In terms of style, animation, etc., the two are very similar, and a lot of the same people worked on both. However, Babar the Movie inexplicably strays from the stories, totally messing with the events as portrayed in the books. One example is that in Babar the Movie, Babar is a very young, and apparently reluctant, king at first, seemingly thrust into the position, and without Celeste as queen. This is completely different from the books where Babar, although chosen king, is mature by then; is the one who makes the elephant society "complex" and urban, etc.; and marries Celeste as soon as he becomes king and before he builds the city. Moreover, the "war" with the rhinos in Babar the Movie is more violent, so it is not as good for really young children, and it is inexplicable and apparently senseless, unlike the fight in Babar: King of the Elephants or the first books.

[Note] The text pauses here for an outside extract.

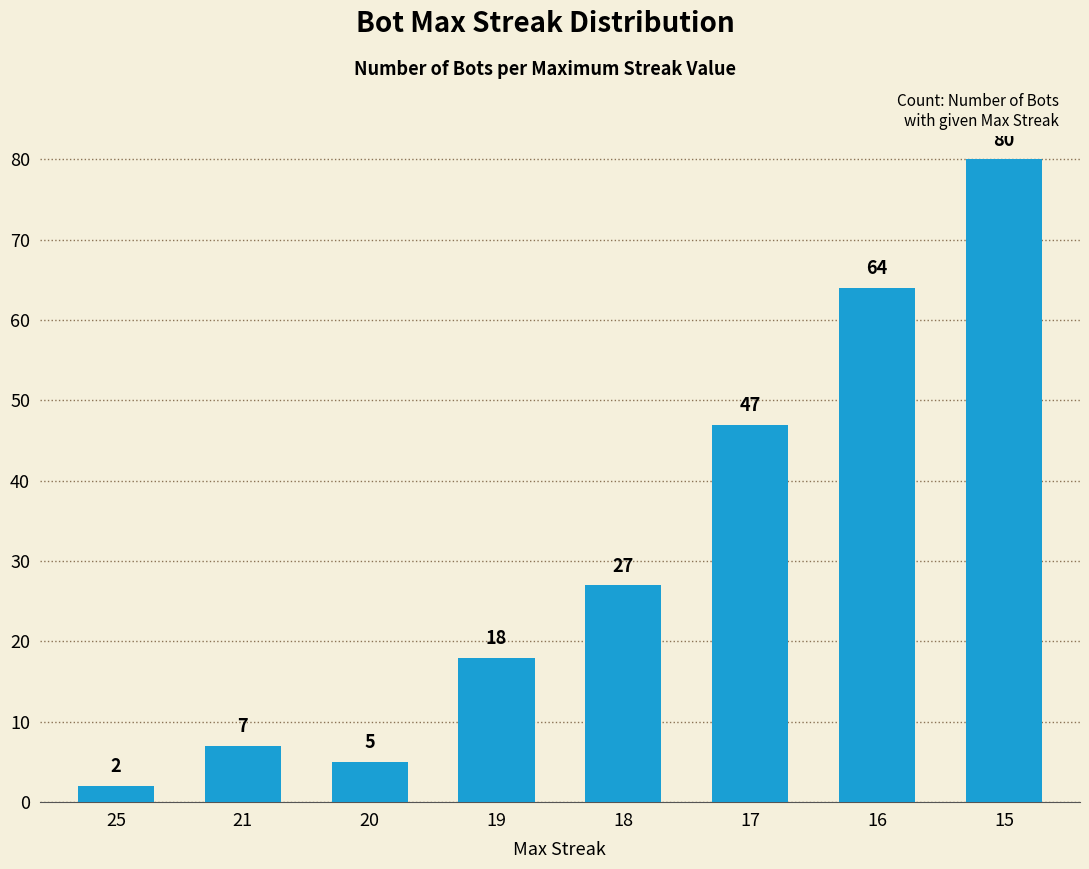

Reading right to left, list all the values displayed in this chart.

15=80	16=64	17=47	18=27	19=18	20=5	21=7	25=2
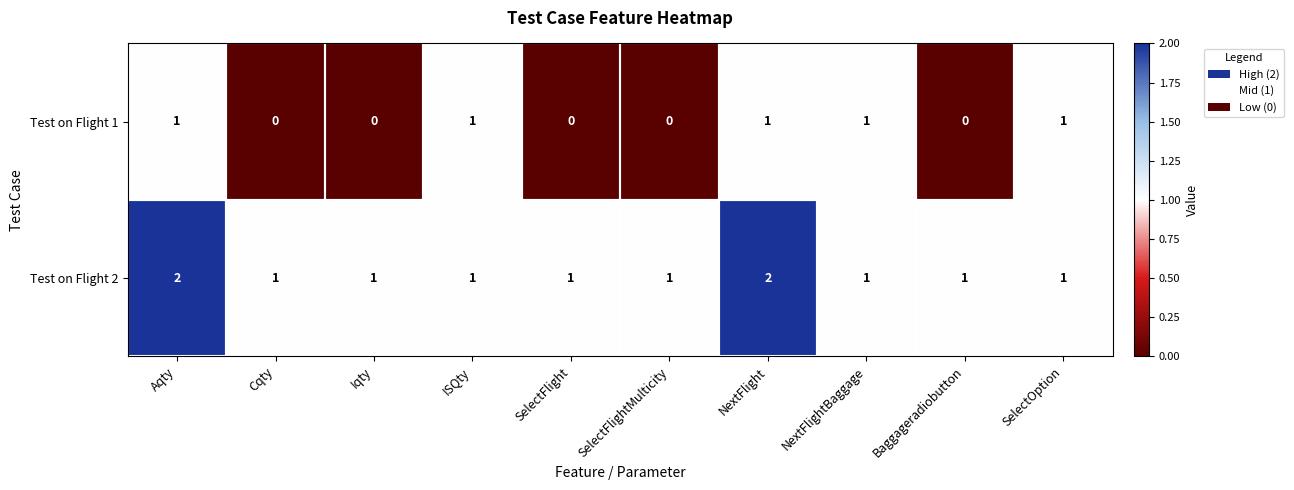

Count the Test on Flight 2 values in the range 1 to 2.

10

The story and conflict in Babar the Movie may be based on some of the latest books in the series, but not any of the books I have read, and it differs in story and spirit from the Babar books with which I am familiar. If it is based on later books, then I would venture to say that such books, if actually like this cartoon, stray from the original ones and fail in the same regards and for the same reasons.

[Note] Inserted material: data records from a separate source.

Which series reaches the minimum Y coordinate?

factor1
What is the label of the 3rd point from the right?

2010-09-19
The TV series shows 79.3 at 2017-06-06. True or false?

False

Also, adults seem to like this one more because it is less "cutesy" and more "dark," but I disagree with any such opinions. Both cartoons are still child-oriented, neither really is great, neither is very artistic, and neither really transcends the child/family genre to appeal truly to people of all ages. I don't especially enjoy or appreciate kid/family oriented stuff that much, but I don't find this any more appealing to me because it is supposedly more "mature." In fact, the more artistic sequences of Babar: King of the Elephants I find to be handled much better, with greater care, skill, and art, than anything in Babar the Movie. I also find the scene in the other film, where the hunter kills Babar's mom, to be more powerful and interesting, even emotionally unsettling, than the stupid war in Babar the Movie, yet, it has an important point, is highly relevant, and is more appropriate an issue for kids. The war in Babar the Movie is unsettling as it seems totally gratuitous and sensationalized, used simply to create a showy story. It gives the feel of throwing in elements from a low-grade action film with pointless violence used only to gratify base desires, which simply is not appropriate for a cartoon such as this or for Babar.

Babar: King of the Elephants may be a little more "cutesy" than the books, and suffers for this, but it does basically stay faithful to the original spirit.

In sum, if one really wants to watch Babar, then one should watch Babar: King of the Elephants, not this movie. If one instead wants something more artistic or fitting with "mature" tastes, interests, etc., then one should watch neither. Babr the Movie seems to try to straddle both worlds (children and adult), and in doing so fails to succeed in either. Babar: King of the Elephants pretty much knows where it is and it succeeds as a result.